Word for word, retype the lines from the one containing "21 122 24828" to the one containing "331 460 24.61" below, keeping both end lines and dropping the pictures.

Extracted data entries

----------------------------------------

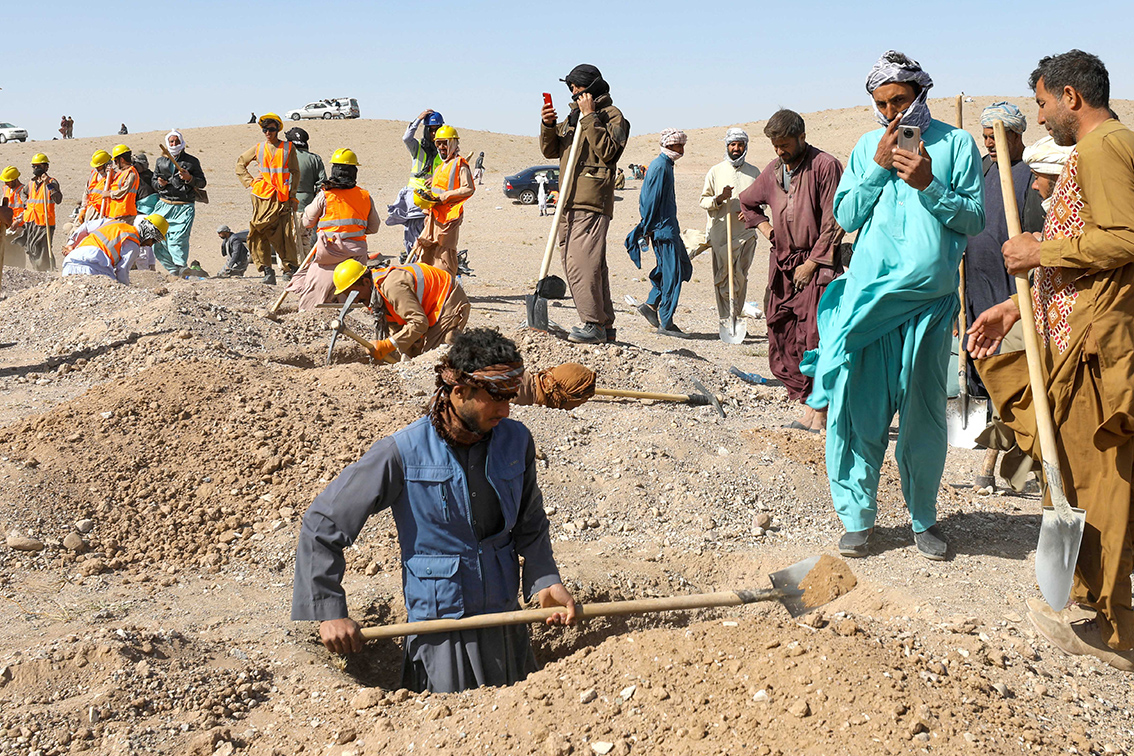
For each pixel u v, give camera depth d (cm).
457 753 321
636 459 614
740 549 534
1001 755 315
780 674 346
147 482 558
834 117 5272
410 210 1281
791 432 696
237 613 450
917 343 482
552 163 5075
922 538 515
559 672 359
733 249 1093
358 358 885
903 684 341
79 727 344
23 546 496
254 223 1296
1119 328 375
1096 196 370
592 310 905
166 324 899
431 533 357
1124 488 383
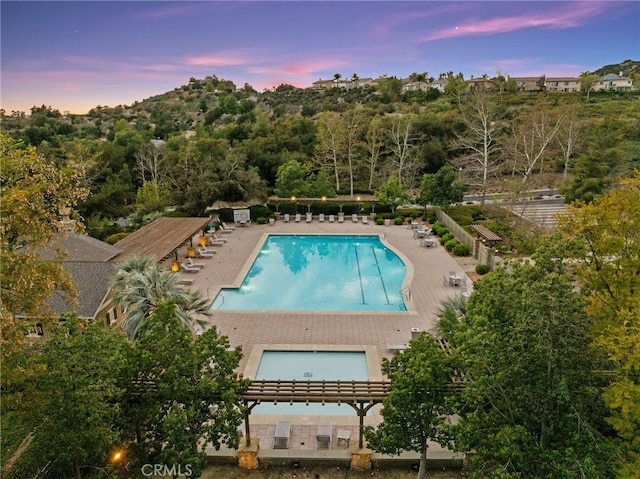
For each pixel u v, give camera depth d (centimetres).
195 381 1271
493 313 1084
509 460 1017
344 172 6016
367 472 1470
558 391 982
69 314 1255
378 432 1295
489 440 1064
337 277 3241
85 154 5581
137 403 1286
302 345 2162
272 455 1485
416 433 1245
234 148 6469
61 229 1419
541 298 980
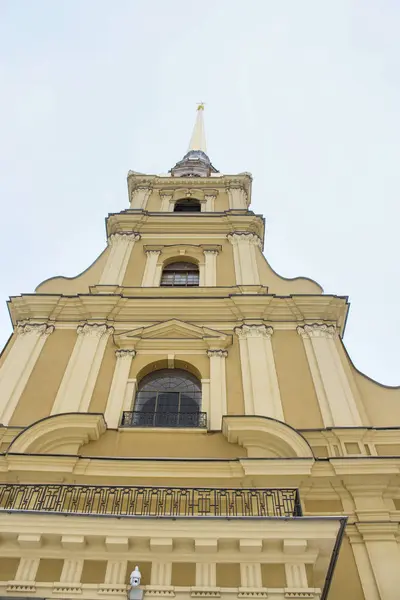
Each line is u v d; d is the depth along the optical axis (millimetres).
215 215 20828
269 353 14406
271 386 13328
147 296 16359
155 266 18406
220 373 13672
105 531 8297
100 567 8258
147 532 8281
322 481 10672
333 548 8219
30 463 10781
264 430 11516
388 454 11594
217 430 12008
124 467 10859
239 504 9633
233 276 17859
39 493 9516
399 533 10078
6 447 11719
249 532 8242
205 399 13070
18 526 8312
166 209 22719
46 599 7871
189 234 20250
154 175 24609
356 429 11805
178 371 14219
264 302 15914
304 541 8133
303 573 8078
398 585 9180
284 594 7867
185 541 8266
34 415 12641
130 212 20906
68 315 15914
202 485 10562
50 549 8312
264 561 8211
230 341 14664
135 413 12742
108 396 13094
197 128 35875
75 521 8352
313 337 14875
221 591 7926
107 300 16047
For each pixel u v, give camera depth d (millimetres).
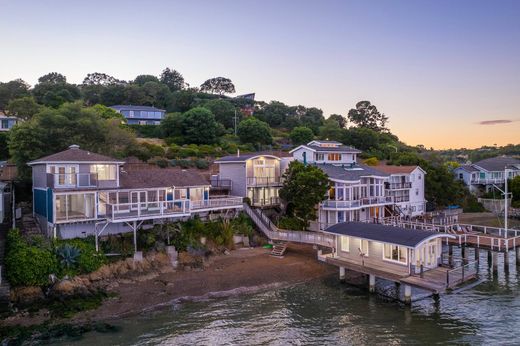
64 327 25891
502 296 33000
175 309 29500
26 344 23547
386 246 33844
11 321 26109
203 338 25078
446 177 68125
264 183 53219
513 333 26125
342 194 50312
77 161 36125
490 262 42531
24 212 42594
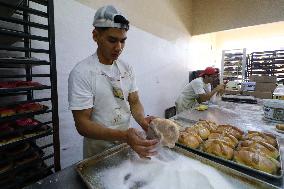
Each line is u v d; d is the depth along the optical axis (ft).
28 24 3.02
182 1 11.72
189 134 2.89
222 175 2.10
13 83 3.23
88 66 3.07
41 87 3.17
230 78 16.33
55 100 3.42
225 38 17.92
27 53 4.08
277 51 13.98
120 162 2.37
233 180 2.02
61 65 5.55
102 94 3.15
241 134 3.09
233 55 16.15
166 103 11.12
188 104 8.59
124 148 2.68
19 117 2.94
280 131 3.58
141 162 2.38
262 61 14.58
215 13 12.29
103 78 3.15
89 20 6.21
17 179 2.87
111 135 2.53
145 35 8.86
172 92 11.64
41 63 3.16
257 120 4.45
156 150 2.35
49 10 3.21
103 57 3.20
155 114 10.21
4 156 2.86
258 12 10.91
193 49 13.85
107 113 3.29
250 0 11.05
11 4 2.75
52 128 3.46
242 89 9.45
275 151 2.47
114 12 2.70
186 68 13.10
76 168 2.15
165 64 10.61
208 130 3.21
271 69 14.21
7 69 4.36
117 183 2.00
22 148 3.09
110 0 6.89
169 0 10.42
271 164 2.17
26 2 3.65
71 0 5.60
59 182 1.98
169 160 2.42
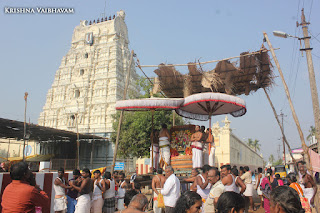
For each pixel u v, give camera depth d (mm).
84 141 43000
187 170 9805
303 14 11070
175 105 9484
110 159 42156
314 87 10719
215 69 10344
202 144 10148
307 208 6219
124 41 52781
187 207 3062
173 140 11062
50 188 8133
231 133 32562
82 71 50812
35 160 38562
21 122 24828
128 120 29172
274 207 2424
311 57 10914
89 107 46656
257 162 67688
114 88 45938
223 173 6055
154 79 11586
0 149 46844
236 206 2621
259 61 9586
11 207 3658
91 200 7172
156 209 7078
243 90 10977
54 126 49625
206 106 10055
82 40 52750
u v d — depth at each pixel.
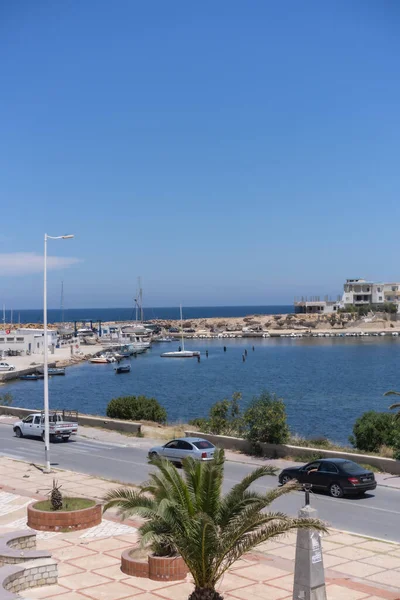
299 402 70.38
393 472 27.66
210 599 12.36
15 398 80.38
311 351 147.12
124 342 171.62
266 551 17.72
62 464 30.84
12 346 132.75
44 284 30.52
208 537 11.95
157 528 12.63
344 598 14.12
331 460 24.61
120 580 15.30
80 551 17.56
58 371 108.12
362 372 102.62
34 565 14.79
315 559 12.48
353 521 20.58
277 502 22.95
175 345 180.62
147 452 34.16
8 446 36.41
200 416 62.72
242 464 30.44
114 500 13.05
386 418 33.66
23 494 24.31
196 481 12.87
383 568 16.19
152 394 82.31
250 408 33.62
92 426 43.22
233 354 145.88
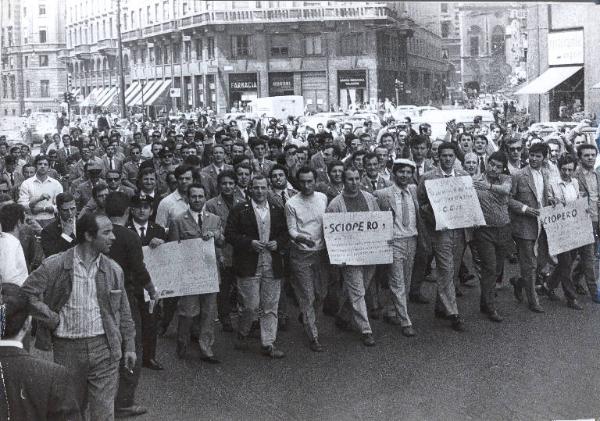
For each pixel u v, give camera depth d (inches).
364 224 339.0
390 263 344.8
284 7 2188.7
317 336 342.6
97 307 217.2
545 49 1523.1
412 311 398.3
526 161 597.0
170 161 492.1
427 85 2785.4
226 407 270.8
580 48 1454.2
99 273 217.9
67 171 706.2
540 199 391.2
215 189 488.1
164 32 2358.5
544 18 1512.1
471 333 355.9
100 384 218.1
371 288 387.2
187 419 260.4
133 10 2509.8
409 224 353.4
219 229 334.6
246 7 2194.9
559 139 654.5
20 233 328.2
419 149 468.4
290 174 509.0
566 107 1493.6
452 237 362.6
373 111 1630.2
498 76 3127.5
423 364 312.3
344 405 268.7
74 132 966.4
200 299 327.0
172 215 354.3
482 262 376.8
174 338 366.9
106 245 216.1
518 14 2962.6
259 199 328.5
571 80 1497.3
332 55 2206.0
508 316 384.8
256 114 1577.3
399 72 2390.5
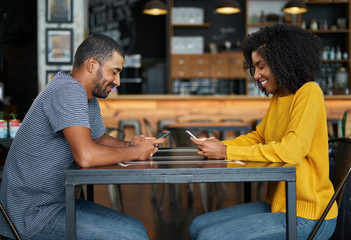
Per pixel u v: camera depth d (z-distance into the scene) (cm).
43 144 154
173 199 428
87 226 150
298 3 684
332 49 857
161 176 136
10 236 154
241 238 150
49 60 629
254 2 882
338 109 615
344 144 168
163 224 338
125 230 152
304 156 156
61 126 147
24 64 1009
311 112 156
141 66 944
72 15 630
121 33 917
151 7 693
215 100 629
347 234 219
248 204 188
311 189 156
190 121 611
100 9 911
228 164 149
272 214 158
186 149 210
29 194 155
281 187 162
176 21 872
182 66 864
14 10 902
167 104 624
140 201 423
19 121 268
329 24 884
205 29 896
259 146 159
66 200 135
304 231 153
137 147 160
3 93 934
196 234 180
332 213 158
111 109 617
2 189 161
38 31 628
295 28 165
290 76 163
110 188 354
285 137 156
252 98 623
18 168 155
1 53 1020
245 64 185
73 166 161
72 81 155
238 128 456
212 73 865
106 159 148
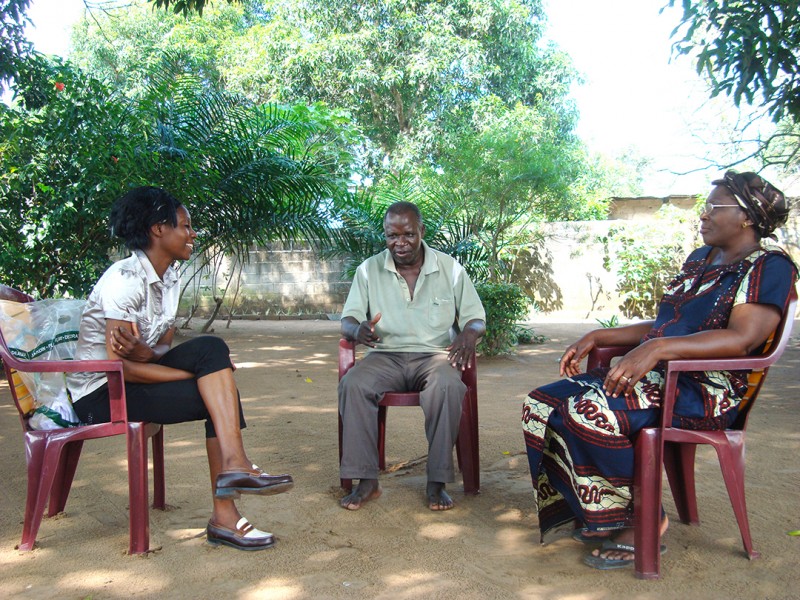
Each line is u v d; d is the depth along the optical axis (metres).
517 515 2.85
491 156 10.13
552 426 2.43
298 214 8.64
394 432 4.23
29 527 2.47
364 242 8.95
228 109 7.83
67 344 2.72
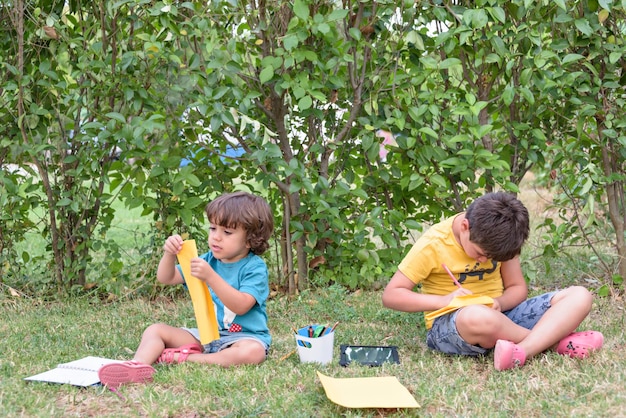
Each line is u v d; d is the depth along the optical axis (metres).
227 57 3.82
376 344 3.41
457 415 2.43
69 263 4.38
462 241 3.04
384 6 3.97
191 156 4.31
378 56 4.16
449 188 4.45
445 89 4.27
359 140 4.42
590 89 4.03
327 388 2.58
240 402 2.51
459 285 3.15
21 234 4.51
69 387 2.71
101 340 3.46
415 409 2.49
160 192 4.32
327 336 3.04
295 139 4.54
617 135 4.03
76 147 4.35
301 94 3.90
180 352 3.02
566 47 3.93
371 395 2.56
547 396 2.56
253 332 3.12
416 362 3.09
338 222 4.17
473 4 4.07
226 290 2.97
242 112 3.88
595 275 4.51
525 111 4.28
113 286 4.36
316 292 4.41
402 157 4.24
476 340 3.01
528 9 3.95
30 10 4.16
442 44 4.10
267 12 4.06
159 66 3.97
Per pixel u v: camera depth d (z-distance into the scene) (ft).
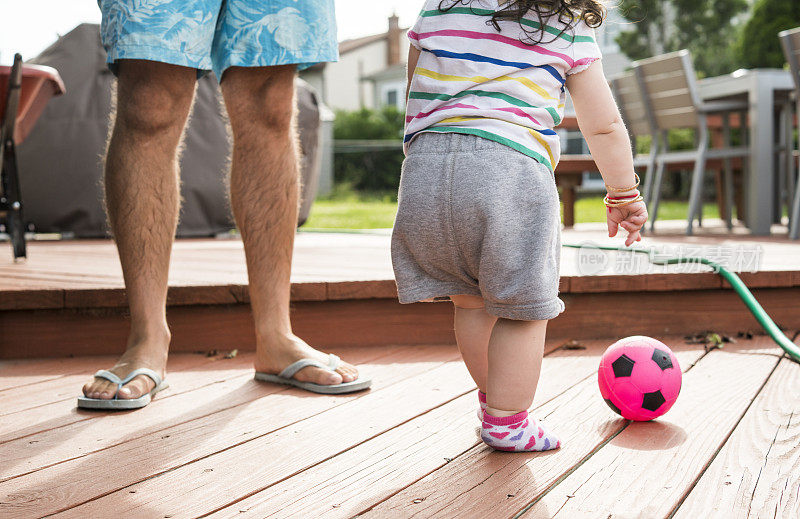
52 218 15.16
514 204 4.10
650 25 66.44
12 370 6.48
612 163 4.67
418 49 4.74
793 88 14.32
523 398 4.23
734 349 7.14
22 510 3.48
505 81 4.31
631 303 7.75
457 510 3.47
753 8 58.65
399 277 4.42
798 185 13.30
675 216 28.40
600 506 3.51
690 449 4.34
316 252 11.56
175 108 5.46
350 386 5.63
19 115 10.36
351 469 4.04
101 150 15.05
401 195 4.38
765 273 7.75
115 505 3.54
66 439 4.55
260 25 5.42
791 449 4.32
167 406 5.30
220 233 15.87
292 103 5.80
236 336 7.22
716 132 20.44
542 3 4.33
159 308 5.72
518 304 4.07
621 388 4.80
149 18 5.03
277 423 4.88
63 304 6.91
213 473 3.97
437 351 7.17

----------------------------------------

• [Response]
21 122 24828
128 120 29172
274 207 2424
311 57 10914
89 107 46656
257 162 67688
114 88 45938
223 173 6055
154 79 11586
0 149 46844
236 206 2621
259 61 9586
11 207 3658
91 200 7172
156 209 7078
243 90 10977
54 126 49625
206 106 10055
82 40 52750
u v d — depth at each pixel.
299 402 70.38
393 472 27.66
210 599 12.36
15 398 80.38
311 351 147.12
124 342 171.62
266 551 17.72
62 464 30.84
12 346 132.75
44 284 30.52
208 537 11.95
157 528 12.63
344 598 14.12
331 460 24.61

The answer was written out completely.